Could you set down the listing below exactly and omit its images?
━━━ Data provided
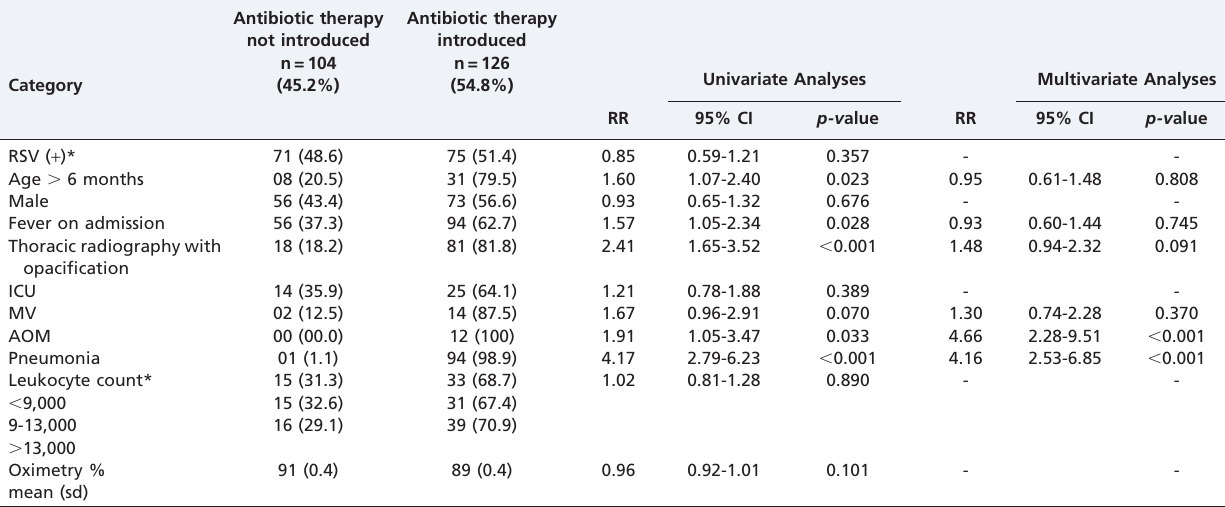
Table 3 - Univariate and multivariate analyses of the possible determinants of the introduction of antibiotic therapy upon admission of the 230 patients included in the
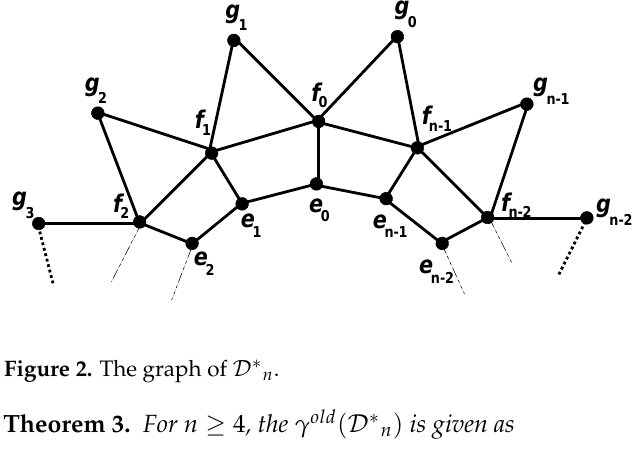
Figure 2. The graph of D ∗ n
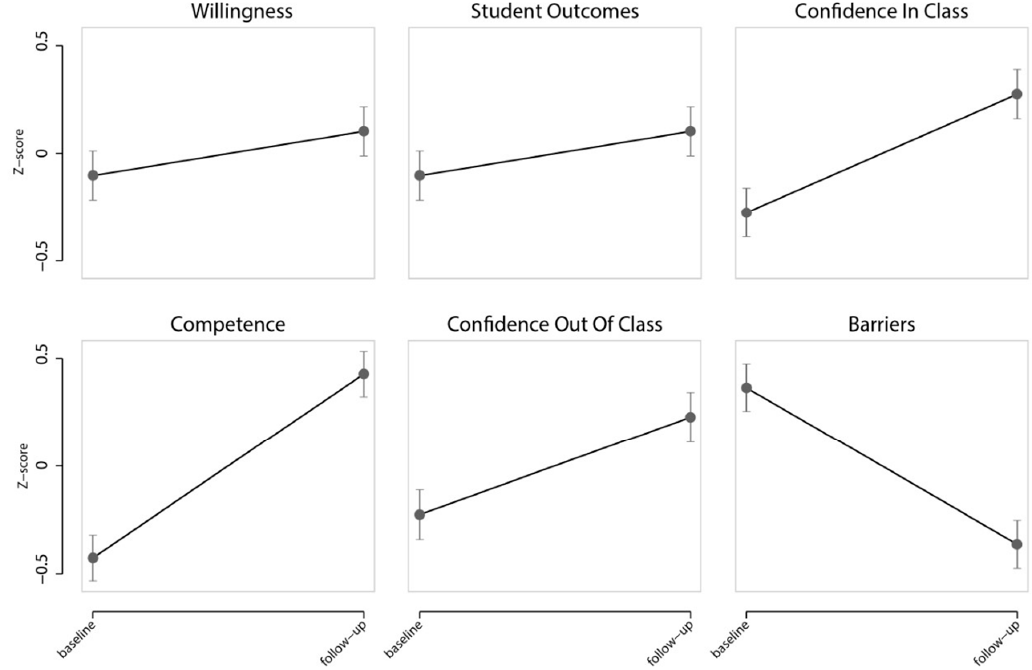
Figure 3. Changes in pre-service teachers’ perceptions on using physically active pedagogic strategies following Transform-Ed!.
━━━━━━
- **Solution below**
Table 3 - Univariate and multivariate analyses of the possible determinants of the introduction of antibiotic therapy upon admission of the 230 patients included in the
Figure 2. The graph of D ∗ n
Figure 3. Changes in pre-service teachers’ perceptions on using physically active pedagogic strategies following Transform-Ed!.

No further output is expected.